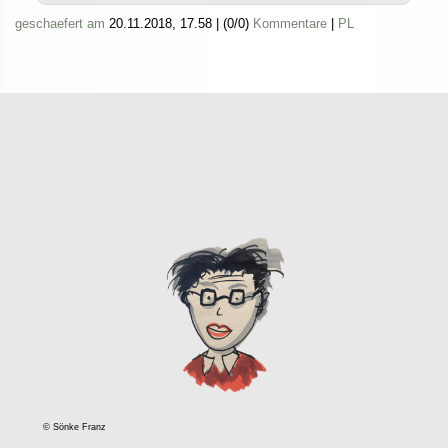
geschaefert am
20.11.2018, 17.58
|
(0/0)
Kommentare
|
PL
© Sönke Franz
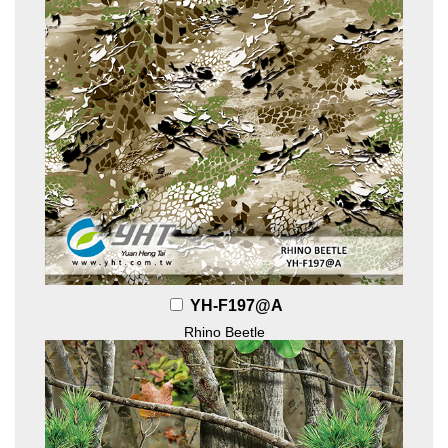
YH-F197@A
Rhino Beetle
◇ ◇ ◇
### ABOUT THIS EXERCISE
Quote the material in full and exactly; do not carry over its pictures.

### WRITTEN RESPONSE
geschaefert am
20.11.2018, 17.58
|
(0/0)
Kommentare
|
PL
© Sönke Franz
YH-F197@A
Rhino Beetle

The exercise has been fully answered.